Action item: Which lines in the entries below contain the word "median"? Extract each of them in full.

Extracted records:
□ □ □ □ □

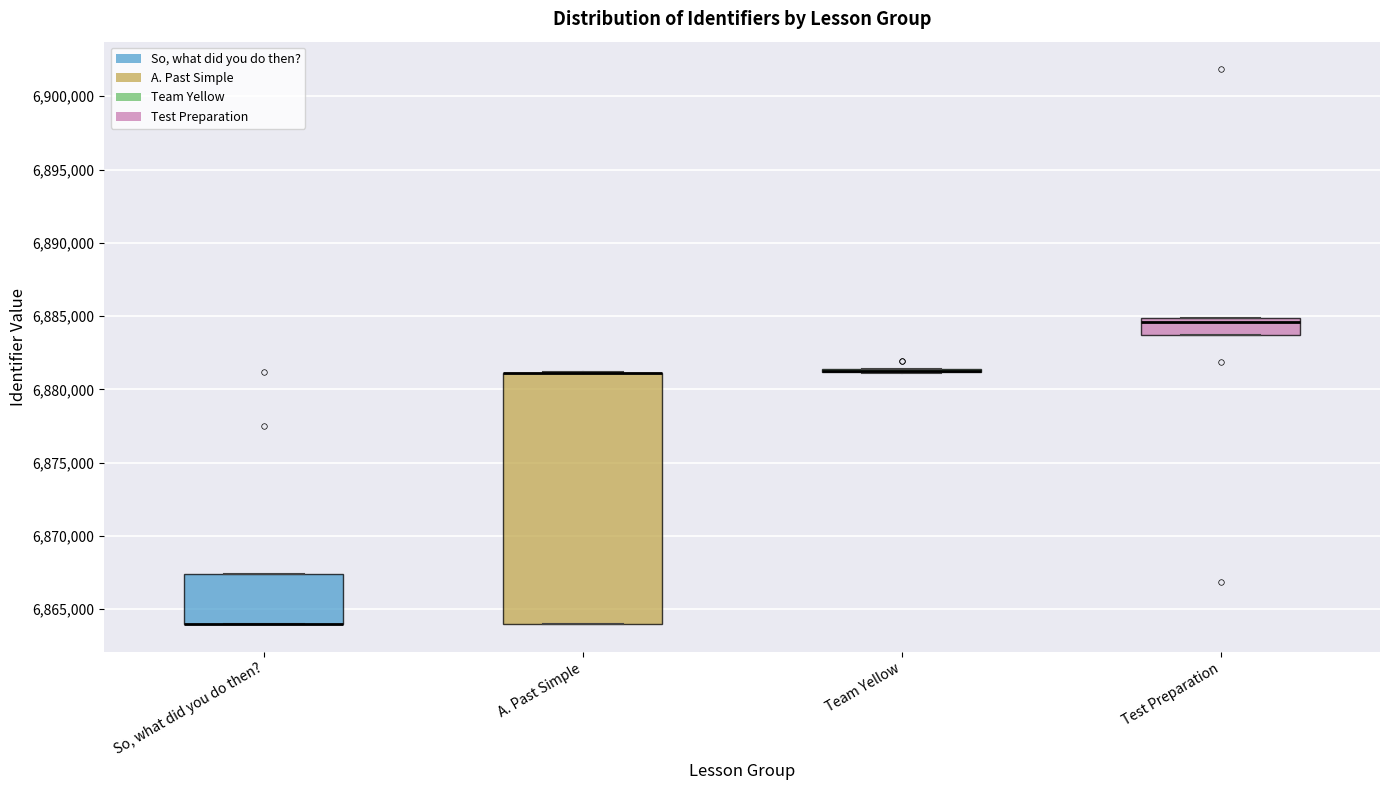

Reading left to right, transcribe this box plot: for each box, give where its median line is, the range the box spans, and where its two whiskers end, as read against the y-axis. The values are not printed on the chart, so give them approximately, as read against the axis.

So, what did you do then?: median 6864000 (drawn on the box's lower edge), box 6864000 to 6867500, whiskers 6864000 to 6867500
A. Past Simple: median 6881000 (drawn on the box's upper edge), box 6864000 to 6881000, whiskers 6864000 to 6881000
Team Yellow: box collapsed to a line at 6881000, whiskers 6881000 to 6881500
Test Preparation: median 6884500, box 6883500 to 6885000, whiskers 6883500 to 6885000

□ □ □ □ □

Your response:
Reading left to right, transcribe this box plot: for each box, give where its median line is, the range the box spans, and where its two whiskers end, as read against the y-axis. The values are not printed on the chart, so give them approximately, as read against the axis.
So, what did you do then?: median 6864000 (drawn on the box's lower edge), box 6864000 to 6867500, whiskers 6864000 to 6867500
A. Past Simple: median 6881000 (drawn on the box's upper edge), box 6864000 to 6881000, whiskers 6864000 to 6881000
Test Preparation: median 6884500, box 6883500 to 6885000, whiskers 6883500 to 6885000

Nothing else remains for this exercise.